Knowing that Israel would eventually desire a king to reign over them “like as all the nations” about them, God gave specific ordinances for him to obey. He was to make his personal copy of “this law”, so that it might be “with him”, and that he might “read therein all the days of his life: that he may learn to fear Yahweh his God, to keep all the words of this law and these statutes, to do them” (Deut 17:18,19). Further reasons for so doing are given in the following verse: “That his heart be not lifted up above his brethren, and that he turn not aside from the commandment, to the right hand, or to the left: to the end that he may prolong his days in his kingdom…”. These reasons are notable and instruct and warn us also of the dangers and pitfalls we are susceptible to. We are prospective kings, too, and in order to qualify for the honour of being co-rulers with our Lord we need the same instruction and discipline.

When Joshua was about to lead Israel into the promised land, the need for daily instruction from the Word of God was laid upon him by Yahweh Himself: “This book of the law shall not depart out of thy mouth: but thou shalt meditate therein day and night, that thou mayest observe to do according to all that is written therein: for then thou shalt make thy way prosperous, and then thou shalt have good success” (Josh 1:8).

Clearly those in leadership roles, whose influence over others is great, have the responsibility to know what the Father’s will is, so they can direct the lives of those who look to them in word and deed. Today we are being prepared for leadership with Christ in the kingdom soon to come. Neglecting to read daily the rules and principles of the Kingdom of God could see us disqualified from participation.

“The King”—Jesus Christ himself—was not exempt from this need either. Those who heard him were astounded at his wisdom and ability to answer every question put to him, and yet they knew he had never passed through the rabbinical institutions of learning. They exclaimed, “How knoweth this man letters, having never learned?” (John 7:15). But his superlative wisdom was the result of daily application and diligence. His ears were attentive to his Father’s instruction on a daily basis. He allowed no human activity to supplant the primacy of learning, and listening carefully to the Word of his Father. Consider Isaiah’s inspired comments explaining his daily attention to his Father and growing acceptance and commitment that this “hearing” brought: “The Lord Yahweh hath given me the tongue of the learned, that I should know how to speak a word in season to him that is weary: he wakeneth morning by morning, he wakeneth mine ear to hear as the learned. The Lord Yahweh hath opened mine ear, and I was not rebellious, neither turned away back” (Isaiah 50:4,5).

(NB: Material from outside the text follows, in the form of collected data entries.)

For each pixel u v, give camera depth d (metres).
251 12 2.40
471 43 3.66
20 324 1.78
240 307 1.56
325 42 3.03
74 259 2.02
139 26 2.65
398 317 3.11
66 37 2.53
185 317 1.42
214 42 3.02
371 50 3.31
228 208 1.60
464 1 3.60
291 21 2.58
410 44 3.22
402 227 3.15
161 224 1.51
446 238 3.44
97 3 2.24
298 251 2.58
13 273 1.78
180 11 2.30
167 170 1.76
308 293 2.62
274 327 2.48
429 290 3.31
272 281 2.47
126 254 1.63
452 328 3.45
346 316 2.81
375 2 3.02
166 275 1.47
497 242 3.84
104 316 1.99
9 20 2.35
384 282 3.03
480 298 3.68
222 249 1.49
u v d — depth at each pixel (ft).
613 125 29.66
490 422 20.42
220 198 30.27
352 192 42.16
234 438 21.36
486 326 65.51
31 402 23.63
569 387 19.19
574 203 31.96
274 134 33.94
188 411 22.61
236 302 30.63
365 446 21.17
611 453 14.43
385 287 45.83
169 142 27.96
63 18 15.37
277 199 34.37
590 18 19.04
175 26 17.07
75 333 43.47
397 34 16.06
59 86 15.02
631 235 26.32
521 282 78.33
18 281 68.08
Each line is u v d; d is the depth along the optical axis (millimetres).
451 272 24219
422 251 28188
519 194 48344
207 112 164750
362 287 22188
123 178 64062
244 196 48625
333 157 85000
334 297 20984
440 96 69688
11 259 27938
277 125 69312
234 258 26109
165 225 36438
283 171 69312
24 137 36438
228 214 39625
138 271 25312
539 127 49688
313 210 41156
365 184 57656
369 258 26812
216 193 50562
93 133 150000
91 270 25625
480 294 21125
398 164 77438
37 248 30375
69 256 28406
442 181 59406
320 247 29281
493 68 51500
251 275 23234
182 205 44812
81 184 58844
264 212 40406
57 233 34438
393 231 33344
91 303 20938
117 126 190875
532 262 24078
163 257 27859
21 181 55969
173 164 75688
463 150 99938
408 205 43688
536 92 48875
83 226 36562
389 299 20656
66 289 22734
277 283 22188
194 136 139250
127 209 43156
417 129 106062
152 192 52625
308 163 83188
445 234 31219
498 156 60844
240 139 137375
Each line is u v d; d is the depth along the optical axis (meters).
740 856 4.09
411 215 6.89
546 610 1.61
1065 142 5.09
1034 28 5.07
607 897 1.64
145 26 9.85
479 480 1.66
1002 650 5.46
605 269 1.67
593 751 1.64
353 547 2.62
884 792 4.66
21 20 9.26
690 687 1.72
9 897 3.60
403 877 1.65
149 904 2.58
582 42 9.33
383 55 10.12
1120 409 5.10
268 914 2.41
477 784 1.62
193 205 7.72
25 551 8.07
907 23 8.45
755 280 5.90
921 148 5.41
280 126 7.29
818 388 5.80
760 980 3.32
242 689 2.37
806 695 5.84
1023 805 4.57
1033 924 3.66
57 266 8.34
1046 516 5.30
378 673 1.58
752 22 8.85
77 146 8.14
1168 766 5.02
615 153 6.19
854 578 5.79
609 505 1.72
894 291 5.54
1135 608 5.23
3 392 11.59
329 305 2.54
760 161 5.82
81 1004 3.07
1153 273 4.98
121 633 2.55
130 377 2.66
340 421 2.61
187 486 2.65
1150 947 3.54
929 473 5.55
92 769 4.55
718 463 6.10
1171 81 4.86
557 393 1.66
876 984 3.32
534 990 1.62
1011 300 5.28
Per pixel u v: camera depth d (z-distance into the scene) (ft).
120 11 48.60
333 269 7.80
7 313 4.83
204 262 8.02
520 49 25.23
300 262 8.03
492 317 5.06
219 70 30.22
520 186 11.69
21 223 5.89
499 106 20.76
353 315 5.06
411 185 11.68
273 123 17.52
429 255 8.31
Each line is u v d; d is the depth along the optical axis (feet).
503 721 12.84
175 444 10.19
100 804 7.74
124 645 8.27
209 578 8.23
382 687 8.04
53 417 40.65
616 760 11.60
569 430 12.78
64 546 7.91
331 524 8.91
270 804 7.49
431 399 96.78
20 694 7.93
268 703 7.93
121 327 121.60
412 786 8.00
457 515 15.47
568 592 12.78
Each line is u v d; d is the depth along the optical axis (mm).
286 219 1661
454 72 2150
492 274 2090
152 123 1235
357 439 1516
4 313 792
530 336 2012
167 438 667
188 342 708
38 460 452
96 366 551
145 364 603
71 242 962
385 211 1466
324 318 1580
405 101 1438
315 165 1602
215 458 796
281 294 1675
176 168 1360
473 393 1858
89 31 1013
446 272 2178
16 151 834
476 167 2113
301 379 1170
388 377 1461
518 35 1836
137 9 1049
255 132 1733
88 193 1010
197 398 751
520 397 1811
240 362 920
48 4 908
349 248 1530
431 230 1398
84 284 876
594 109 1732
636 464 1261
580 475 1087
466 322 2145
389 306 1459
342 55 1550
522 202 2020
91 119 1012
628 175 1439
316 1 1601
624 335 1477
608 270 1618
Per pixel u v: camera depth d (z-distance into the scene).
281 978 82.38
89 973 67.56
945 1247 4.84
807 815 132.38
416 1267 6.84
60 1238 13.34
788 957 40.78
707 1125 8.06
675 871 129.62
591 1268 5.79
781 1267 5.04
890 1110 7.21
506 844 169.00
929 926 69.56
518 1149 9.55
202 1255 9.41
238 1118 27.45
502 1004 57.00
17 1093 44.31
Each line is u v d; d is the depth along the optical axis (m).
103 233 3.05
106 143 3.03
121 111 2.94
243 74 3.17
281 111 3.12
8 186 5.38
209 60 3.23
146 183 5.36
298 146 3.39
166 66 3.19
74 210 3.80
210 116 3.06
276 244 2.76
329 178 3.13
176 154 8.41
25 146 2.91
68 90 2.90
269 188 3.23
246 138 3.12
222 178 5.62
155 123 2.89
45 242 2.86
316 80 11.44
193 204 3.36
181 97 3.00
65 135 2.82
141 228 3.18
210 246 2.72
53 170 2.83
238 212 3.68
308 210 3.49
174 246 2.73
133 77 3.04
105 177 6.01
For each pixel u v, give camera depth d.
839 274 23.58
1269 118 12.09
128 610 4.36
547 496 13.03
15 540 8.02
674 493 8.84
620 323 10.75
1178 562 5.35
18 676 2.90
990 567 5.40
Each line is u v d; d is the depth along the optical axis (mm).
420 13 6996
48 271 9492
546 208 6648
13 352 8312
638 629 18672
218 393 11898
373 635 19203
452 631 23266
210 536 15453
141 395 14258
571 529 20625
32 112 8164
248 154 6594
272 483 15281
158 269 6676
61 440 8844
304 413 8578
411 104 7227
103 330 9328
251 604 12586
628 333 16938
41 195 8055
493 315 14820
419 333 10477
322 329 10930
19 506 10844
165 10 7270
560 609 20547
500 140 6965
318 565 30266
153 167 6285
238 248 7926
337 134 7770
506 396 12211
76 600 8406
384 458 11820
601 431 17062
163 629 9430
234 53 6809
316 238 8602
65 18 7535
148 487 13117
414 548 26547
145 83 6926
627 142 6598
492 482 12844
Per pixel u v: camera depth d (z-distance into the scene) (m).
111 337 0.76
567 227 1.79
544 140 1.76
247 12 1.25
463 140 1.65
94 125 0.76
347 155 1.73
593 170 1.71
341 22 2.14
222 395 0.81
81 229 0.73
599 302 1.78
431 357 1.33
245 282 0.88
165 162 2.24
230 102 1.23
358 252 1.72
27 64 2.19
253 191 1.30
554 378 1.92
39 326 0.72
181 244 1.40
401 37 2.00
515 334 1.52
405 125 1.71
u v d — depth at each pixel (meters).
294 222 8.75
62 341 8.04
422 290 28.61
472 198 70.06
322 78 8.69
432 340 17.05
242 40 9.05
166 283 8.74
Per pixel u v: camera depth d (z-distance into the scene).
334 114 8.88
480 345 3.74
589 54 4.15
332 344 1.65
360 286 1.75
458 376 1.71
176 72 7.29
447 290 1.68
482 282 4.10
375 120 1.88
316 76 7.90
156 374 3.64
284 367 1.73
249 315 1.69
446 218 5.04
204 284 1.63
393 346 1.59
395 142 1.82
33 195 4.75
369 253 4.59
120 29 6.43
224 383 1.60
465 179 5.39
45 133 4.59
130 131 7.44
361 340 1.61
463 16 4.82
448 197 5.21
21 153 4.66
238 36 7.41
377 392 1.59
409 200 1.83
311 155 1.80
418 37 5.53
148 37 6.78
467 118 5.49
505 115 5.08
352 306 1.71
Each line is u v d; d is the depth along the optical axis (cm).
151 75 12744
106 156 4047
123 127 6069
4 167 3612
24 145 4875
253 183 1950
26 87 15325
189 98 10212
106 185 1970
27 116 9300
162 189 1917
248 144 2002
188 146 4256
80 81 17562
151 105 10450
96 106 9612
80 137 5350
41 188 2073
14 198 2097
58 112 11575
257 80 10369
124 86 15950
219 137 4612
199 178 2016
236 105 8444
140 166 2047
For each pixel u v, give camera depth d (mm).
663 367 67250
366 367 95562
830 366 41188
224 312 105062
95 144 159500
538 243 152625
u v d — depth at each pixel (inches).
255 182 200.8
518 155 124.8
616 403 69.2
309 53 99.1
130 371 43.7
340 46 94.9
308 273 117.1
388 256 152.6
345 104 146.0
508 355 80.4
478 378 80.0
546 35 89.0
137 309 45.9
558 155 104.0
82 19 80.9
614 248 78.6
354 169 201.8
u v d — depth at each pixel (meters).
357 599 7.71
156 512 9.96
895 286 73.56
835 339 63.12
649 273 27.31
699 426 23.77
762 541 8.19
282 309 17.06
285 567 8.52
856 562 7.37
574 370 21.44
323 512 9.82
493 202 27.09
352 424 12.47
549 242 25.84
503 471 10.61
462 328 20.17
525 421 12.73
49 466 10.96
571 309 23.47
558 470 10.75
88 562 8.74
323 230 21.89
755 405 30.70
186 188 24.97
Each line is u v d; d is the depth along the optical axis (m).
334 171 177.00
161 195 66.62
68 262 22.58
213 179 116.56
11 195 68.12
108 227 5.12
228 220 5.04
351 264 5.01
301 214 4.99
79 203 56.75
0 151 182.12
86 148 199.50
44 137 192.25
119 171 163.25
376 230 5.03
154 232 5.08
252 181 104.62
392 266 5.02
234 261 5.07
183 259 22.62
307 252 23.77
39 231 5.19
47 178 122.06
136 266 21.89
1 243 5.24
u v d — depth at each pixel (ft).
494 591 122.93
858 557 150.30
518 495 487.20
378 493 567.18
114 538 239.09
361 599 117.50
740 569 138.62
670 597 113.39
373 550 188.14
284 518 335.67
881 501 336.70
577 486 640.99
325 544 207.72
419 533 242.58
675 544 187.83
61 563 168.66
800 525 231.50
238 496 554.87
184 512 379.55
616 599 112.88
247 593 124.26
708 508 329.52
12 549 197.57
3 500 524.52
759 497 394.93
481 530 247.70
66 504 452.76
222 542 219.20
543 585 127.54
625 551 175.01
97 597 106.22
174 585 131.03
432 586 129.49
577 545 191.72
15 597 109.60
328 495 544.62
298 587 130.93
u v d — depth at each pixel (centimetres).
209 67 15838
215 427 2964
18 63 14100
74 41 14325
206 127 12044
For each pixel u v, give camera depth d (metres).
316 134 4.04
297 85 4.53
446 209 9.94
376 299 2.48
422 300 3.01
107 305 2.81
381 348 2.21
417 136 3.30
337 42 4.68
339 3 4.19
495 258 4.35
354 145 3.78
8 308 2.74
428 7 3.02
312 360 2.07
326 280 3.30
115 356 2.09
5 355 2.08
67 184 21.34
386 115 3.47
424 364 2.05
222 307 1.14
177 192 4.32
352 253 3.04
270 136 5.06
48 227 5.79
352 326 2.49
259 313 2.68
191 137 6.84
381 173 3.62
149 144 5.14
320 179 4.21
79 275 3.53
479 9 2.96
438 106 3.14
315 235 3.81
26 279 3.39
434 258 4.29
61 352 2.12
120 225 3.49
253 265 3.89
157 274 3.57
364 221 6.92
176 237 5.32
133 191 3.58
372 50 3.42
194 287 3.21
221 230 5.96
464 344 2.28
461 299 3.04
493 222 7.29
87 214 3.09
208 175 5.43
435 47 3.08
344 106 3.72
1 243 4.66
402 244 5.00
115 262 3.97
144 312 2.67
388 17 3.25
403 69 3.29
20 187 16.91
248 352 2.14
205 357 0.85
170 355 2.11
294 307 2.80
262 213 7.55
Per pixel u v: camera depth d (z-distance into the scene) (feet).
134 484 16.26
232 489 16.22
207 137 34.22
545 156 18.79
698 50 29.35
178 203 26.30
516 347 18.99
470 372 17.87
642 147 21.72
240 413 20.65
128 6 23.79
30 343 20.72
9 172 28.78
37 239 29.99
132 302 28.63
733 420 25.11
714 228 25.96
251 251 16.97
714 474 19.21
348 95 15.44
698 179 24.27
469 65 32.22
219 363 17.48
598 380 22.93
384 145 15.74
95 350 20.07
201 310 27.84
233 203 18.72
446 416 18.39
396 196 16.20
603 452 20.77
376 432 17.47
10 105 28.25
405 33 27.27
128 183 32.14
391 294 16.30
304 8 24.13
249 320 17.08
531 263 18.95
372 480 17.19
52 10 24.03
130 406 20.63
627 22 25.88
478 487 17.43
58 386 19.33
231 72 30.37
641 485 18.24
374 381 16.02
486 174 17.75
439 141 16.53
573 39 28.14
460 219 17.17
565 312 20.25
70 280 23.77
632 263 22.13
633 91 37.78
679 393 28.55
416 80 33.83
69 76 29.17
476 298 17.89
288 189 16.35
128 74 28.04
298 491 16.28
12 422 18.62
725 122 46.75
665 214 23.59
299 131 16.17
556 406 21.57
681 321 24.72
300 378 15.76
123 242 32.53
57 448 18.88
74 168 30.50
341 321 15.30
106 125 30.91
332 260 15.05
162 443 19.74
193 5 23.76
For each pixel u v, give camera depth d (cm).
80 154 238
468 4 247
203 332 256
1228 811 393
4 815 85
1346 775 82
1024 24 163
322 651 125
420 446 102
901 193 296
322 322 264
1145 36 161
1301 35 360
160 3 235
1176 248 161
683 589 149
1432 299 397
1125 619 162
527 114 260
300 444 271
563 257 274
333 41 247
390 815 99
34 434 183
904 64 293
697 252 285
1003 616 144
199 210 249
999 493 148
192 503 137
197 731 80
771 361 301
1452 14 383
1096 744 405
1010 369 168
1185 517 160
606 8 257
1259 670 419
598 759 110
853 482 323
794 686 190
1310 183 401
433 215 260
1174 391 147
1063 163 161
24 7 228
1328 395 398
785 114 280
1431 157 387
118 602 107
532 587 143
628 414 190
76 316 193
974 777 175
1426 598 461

Now if it was important for Israel, kings, Joshua and the Lord to hear daily the Word of God, is it not equally so for us? The challenges to our ‘mind space’ are great today and it is so easy to ‘hear’ daily what man is propounding in so many ways in the aggressive, all pervasive media of today. We are in danger of having our minds shaped by carnal men if we expose our eyes and ears to books, papers, magazines, radio, TV, to the exclusion of the wholesome Word of God.

In this first issue of Volume 8 of The Lampstand we have chosen to write on important characters in Matthew’s gospel, the first book in the New Testament section of our ‘Daily Readings’. Comments and questions appear as footnotes at the conclusion of each article. We hope that these articles will be useful as we commence anew our daily readings for the new year. Let us resolve to read daily, from the Word of life with our families, hearing and developing faith thereby. How else will we overcome the world (Rom 10:17; 1 John 4:4,5)? And let us do so prayerfully seeking the Father’s blessing upon our undertakings. We can make no better resolution for year 2002 than to put into practice the words found on wall stickers in the homes of many of our brethren in the Philippines—“Today is a good day to start reading the Bible every day”.